I am not a member of the CPS. I’m not a lawyer. I am though - like most people I’m sure - all too aware that making a false declaration (ie lying) on eg a tax return, a bank loan application, a passport, the official census, or about our voting eligibility is illegal and can result in prosecution. If I were to make a false declaration and get caught I’d expect to get charged. If I were caught making that false declaration in a fully-audited, high profile, well-scrutinised election…? Well, a ‘yeah, you got me officer’ moment if ever there was one…
Seed, however, has always maintained that he was given poor advice by his local Conservative Party when he ran for PCC, saying he was assured that a historic driving offence wouldn’t rule him out. Is that a valid excuse when you’re running for the role of Police and Crime Commissioner? He couldn’t have checked properly, just to be 100% certain? I would have done. Whatever his (in my opinion pisspoor and fundamentally weak) excuses though, there is no doubt that he signed the papers and stood in the elections. How much evidence does the CPS need?
More, seems to be the answer.
I can’t possibly second-guess why the CPS - after such careful consideration back in September remember - should now decide - weeks before the court appearance- that there is ‘insufficient evidence’, but it doesn’t sit well. I doubt whether anyone would be daft enough to accuse the CPS of blatant bias [EDIT: a waffly generalisation of the type I normally am careful to avoid and for which I’ve been rightly called out for - see the comments below], but anyone of a certain age might well be tempted to ask in a Mrs Merton styled question, “Well, CPS, just what was it about the well-connected, fox hunting Tory councillor Jonathan Seed that made you think you had insufficient evidence to convict…?”
Hmm…
I recently sat through a farcical and undemocratic take-down by Conservative politicians of two online petitions to curb fox hunting. The scandal of collusion between Dorset MP Chris Loder and his PCC in suppressing an investigation into a young White-tailed Eagle killed on a local shooting estate uncovered by Raptor Persecution UK this week will strike many as typical rather than unusual. This government is provably corrupt in the way it looks after its own. Whether or not the CPS was influenced by the government’s casual approach to the law none of us can truly know at this stage, but the decision doesn’t help counter a persistent narrative of ‘one rule for some’ etc.

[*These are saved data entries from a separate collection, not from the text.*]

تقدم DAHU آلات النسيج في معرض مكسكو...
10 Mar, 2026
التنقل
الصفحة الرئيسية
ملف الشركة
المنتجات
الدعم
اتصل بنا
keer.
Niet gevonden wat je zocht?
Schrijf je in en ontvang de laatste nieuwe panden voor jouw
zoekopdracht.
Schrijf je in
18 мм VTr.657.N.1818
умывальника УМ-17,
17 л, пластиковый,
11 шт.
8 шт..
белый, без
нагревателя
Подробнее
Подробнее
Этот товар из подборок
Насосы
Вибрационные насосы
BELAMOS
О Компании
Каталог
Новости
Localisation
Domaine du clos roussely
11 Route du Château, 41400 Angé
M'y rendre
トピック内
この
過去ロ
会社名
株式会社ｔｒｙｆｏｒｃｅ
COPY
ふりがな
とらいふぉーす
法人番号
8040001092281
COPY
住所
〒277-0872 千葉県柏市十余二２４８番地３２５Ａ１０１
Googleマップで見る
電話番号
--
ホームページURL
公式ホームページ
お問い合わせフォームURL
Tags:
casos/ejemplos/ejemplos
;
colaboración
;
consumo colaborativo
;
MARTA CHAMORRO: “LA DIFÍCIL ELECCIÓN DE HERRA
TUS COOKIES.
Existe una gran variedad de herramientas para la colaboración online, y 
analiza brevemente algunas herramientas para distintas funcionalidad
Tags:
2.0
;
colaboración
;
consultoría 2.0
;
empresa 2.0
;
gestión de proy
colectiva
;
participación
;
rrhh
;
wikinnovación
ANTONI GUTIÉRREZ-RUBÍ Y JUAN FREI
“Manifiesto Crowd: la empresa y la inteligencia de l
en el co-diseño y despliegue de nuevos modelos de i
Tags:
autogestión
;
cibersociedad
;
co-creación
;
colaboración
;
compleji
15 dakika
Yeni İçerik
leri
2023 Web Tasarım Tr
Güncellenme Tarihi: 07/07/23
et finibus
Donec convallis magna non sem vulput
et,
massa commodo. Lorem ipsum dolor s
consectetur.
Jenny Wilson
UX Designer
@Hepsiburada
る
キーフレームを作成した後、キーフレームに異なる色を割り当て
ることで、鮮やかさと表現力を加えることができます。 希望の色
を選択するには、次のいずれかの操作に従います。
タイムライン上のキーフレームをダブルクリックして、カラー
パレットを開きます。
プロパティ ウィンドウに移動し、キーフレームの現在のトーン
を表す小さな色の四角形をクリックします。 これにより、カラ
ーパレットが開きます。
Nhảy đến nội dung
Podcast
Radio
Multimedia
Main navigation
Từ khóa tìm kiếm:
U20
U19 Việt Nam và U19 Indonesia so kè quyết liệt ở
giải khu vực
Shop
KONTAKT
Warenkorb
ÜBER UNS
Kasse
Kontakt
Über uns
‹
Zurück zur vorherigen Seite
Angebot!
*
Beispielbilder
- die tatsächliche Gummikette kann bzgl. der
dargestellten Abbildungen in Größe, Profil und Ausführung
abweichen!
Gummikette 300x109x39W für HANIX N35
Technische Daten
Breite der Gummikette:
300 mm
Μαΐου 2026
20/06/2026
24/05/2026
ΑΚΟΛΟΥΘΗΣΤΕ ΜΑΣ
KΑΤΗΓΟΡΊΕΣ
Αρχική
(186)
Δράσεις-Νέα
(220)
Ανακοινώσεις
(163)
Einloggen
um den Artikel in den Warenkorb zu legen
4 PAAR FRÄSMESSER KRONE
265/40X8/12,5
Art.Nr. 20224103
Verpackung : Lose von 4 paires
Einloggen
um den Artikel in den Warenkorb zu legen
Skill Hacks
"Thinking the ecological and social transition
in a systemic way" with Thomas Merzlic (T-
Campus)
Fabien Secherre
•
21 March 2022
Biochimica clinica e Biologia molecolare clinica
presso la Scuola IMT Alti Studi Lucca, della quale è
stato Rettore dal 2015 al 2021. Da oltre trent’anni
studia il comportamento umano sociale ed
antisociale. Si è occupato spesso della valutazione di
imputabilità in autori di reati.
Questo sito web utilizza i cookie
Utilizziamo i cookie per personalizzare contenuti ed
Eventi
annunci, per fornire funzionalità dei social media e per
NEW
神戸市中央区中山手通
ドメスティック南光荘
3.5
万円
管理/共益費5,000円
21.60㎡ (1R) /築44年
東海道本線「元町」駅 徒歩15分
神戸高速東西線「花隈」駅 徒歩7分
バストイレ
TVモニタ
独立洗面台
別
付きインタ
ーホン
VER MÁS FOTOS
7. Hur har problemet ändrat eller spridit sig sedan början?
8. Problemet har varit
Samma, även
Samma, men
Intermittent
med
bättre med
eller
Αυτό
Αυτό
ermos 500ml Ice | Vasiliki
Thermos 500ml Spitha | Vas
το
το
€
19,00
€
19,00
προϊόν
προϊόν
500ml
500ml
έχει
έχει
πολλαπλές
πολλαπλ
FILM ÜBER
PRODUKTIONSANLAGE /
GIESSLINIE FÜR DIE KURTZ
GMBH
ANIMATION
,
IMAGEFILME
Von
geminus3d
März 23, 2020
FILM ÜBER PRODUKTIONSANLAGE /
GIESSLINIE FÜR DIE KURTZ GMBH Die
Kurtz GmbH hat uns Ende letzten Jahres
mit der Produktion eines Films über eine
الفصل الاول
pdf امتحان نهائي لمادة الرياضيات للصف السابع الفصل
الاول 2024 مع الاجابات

You know, had the CPS thrown its hands up with a cry of, ‘Look, **** it, what chance that an establishment figure with influential support and a lawyer prepared to argue that his/her client might be a bit of a dick but hasn’t really done any harm, would be convicted?”, instead of claiming ‘insufficient evidence’ I might have had some weary sympathy. After all, the entire country is run by a serial liar and a band of second-raters who have made ‘getting away with it’ the norm. But where would that leave us? We can’t simply roll over as if being lied to and cheated by government is somehow acceptable just because that’s been the pattern for so long, We and our precious wildlife deserve far better.
And I think they and we will get it. The environment of cronyism, collusion, and cover-ups maintained by the current government won’t last much longer. Johnson and his cabinet of liars have been fatally holed by Partygate and - fearful of what now looks like an inevitable election defeat for many of them - by a sizeable minority of his own MPs.
Right now, Seed may well be 'pleased and relieved' that the charges were dropped, but he should understand that it will just make many of us work all the harder to make sure he and his ilk don’t get to treat the country or the public like bloody idiots again for a long, long time.